I'm testing with openNLP library to implemented automation in categorizing content but i have trouble. I'm using this code and it returns always the first category that i have in my training data which i'm passing full article from any news site.
public void trainModel() {
try {
InputStreamFactory inputStreamFactory = new MarkableFileInputStreamFactory( new File("C:\\Users\\emehm\\Desktop\\data\\training_data.txt") );
ObjectStream<String> lineStream = new PlainTextByLineStream(inputStreamFactory, "UTF-8");
ObjectStream<DocumentSample> sampleStream = new DocumentSampleStream(lineStream);
DoccatModel model = DocumentCategorizerME.train("en", sampleStream, TrainingParameters.defaultParams(), new DoccatFactory());
DocumentCategorizerME myCategorizer = new DocumentCategorizerME(model);
double[] outcomes = myCategorizer.categorize( new String[]{ this.getFileContent() });
String category = myCategorizer.getBestCategory(outcomes);
Map<String, Double> map = myCategorizer.scoreMap(new String[]{ this.getFileContent() });
System.out.println(category);
} catch (IOException e) {
// Failed to read or parse training data, training failed
e.printStackTrace();
}
}
public String getFileContent() throws IOException {
InputStream is = new FileInputStream("C:\\Users\\emehm\\Desktop\\data\\statija.txt");
BufferedReader buf = new BufferedReader(new InputStreamReader(is));
String line = buf.readLine();
StringBuilder sb = new StringBuilder();
while (line != null) {
sb.append(line).append("\n");
line = buf.readLine();
}
buf.close();
return sb.toString();
}
Training data: http://pastebin.com/ZhxswkvJ
Article i'm using: http://pastebin.com/xtABGcbh
it always returns the the first category from the list and i want to know what i'm missing? when i debug it it returns 0.25 score for all of them and picks first of them for some reason. when i test one word it works i guess but it's not working with an article.

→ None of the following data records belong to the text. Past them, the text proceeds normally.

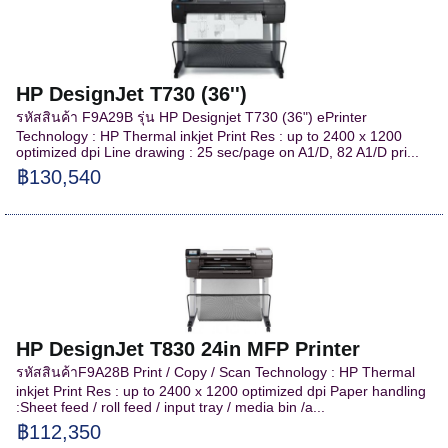
HP DesignJet T730 (36'')
รหัสสินค้า F9A29B รุ่น HP Designjet T730 (36") ePrinter
Technology : HP Thermal inkjet Print Res : up to 2400 x 1200
optimized dpi Line drawing : 25 sec/page on A1/D, 82 A1/D pri...
฿130,540
HP DesignJet T830 24in MFP Printer
รหัสสินค้าF9A28B Print / Copy / Scan Technology : HP Thermal
inkjet Print Res : up to 2400 x 1200 optimized dpi Paper handling
:Sheet feed / roll feed / input tray / media bin /a...
฿112,350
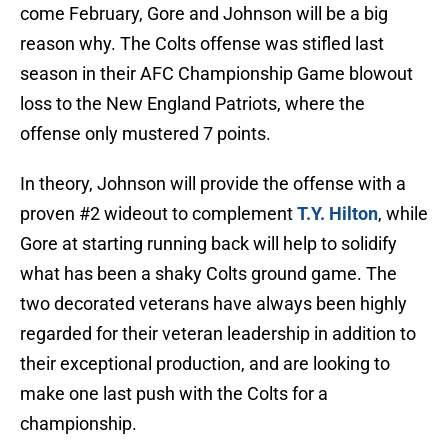
come February, Gore and Johnson will be a big
reason why. The Colts offense was stifled last
season in their AFC Championship Game blowout
loss to the New England Patriots, where the
offense only mustered 7 points.
In theory, Johnson will provide the offense with a
proven #2 wideout to complement
T.Y. Hilton
, while
Gore at starting running back will help to solidify
what has been a shaky Colts ground game. The
two decorated veterans have always been highly
regarded for their veteran leadership in addition to
their exceptional production, and are looking to
make one last push with the Colts for a
championship.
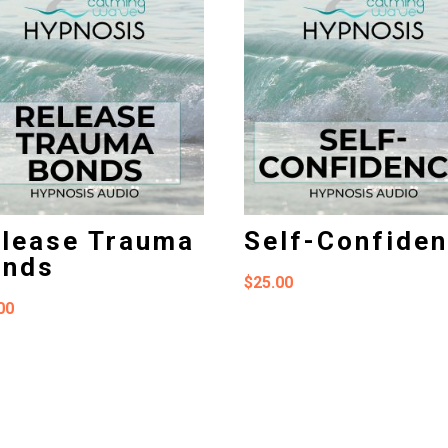
lease Trauma
Self-Confide
onds
$
25.00
00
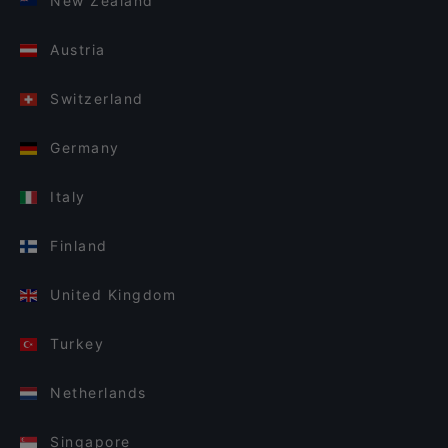
New Zealand
Austria
Switzerland
Germany
Italy
Finland
United Kingdom
Turkey
Netherlands
Singapore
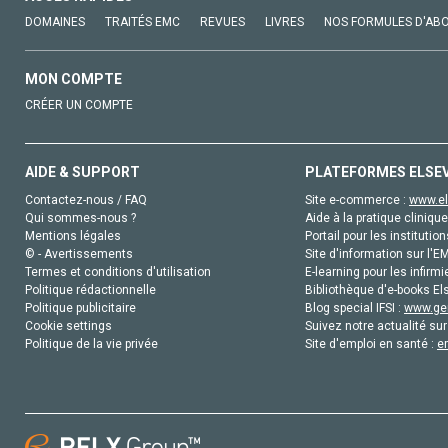
DOMAINES
TRAITÉS EMC
REVUES
LIVRES
NOS FORMULES D'AB
MON COMPTE
CRÉER UN COMPTE
AIDE & SUPPORT
PLATEFORMES ELSE
Contactez-nous / FAQ
Site e-commerce :
www.el
Qui sommes-nous ?
Aide à la pratique clinique
Mentions légales
Portail pour les institution
© - Avertissements
Site d'information sur l'E
Termes et conditions d'utilisation
E-learning pour les infirmi
Politique rédactionnelle
Bibliothèque d'e-books Els
Politique publicitaire
Blog special IFSI :
www.gen
Cookie settings
Suivez notre actualité sur
Politique de la vie privée
Site d'emploi en santé :
e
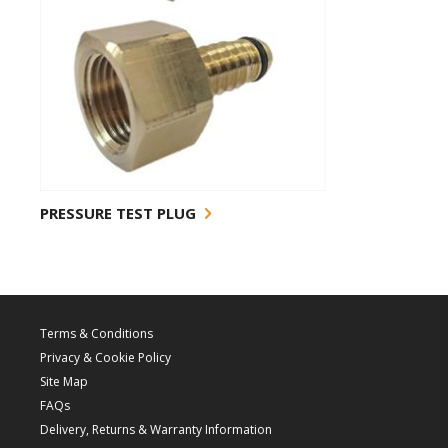
PRESSURE TEST PLUG
Terms & Conditions
Privacy & Cookie Policy
Site Map
FAQs
Delivery, Returns & Warranty Information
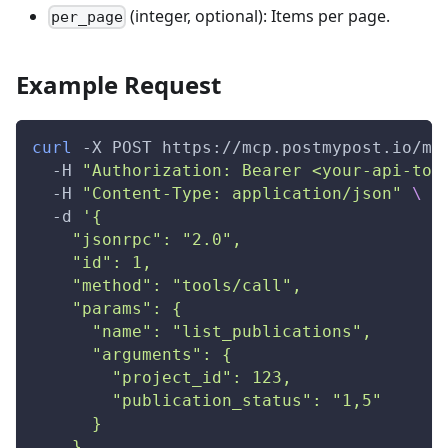
(integer, optional): Items per page.
per_page
Example Request
curl
-X
 POST https://mcp.postmypost.io/mc
-H
"Authorization: Bearer <your-api-tok
-H
"Content-Type: application/json"
\
-d
'{
    "jsonrpc": "2.0",
    "id": 1,
    "method": "tools/call",
    "params": {
      "name": "list_publications",
      "arguments": {
        "project_id": 123,
        "publication_status": "1,5"
      }
    }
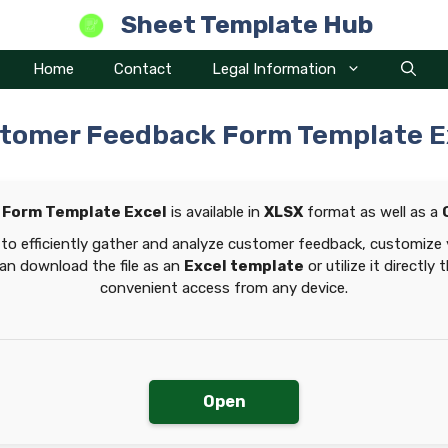
Sheet Template Hub
Home
Contact
Legal Information
tomer Feedback Form Template E
Form Template Excel
is available in
XLSX
format as well as a
to efficiently gather and analyze customer feedback, customize
can download the file as an
Excel template
or utilize it directly
convenient access from any device.
Open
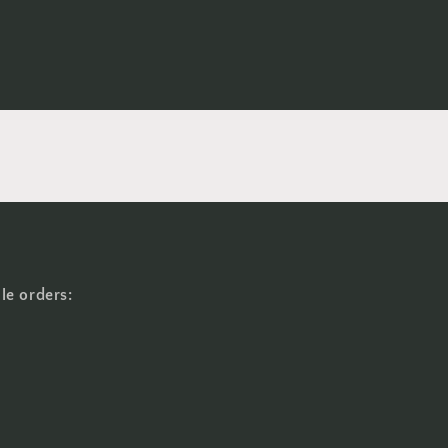
le orders:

Input needs to be divided into individual words, ie split by spaces.
Change this:
double[] outcomes = myCategorizer.categorize( new String[]{ this.getFileContent() });
to this:
double[] outcomes = myCategorizer.categorize( this.getFileContent().split(" ") );
After, you should have better results. It's important to note the effectiveness is tied to the quality of the model.